== Instructions for the task ==
List every line in the items below that contains the word "many", copying each matching line in full.

—————

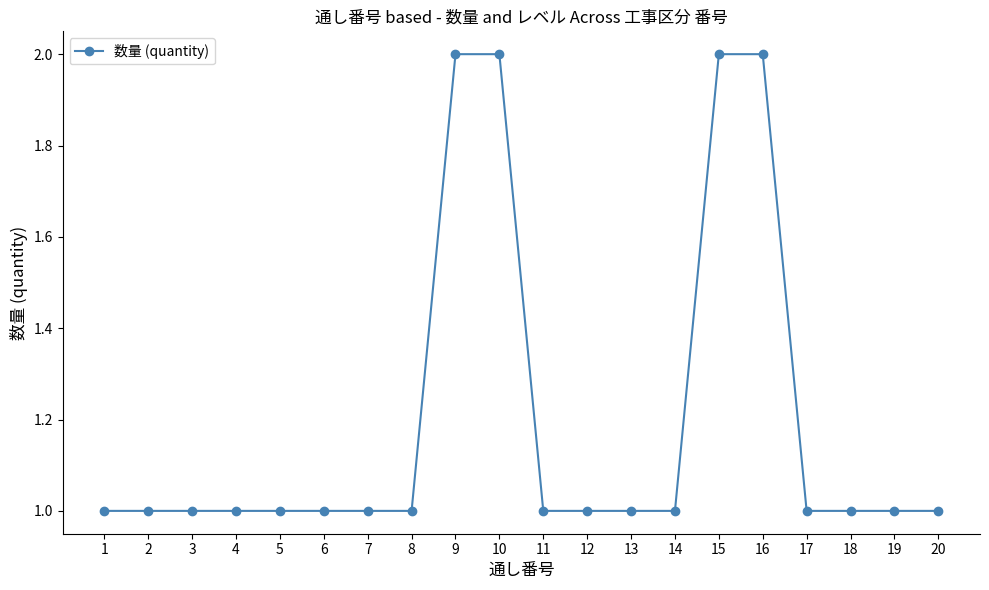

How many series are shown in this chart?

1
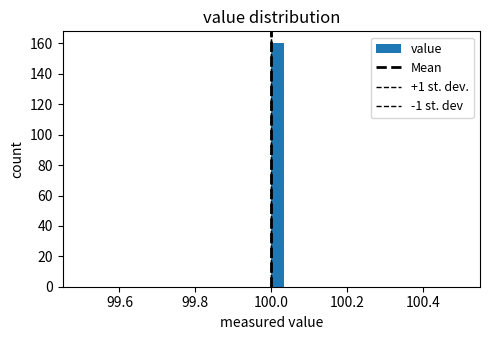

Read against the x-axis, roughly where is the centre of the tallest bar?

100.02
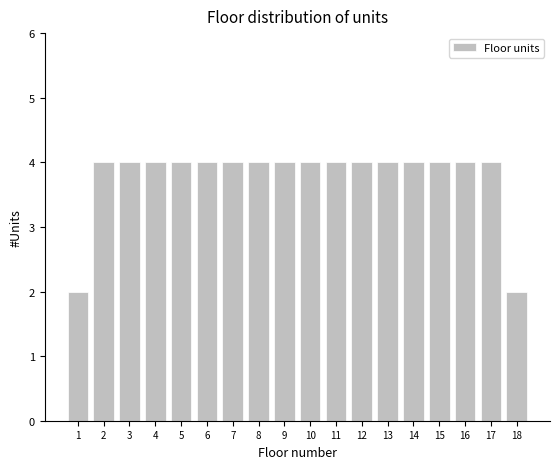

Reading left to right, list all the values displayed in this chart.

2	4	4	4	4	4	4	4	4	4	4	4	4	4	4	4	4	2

—————

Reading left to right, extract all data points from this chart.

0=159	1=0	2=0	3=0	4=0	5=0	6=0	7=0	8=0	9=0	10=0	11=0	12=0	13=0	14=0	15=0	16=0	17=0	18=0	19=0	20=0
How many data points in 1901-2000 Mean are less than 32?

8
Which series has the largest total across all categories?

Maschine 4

—————

== Exercise solution ==
How many series are shown in this chart?
How many data points in 1901-2000 Mean are less than 32?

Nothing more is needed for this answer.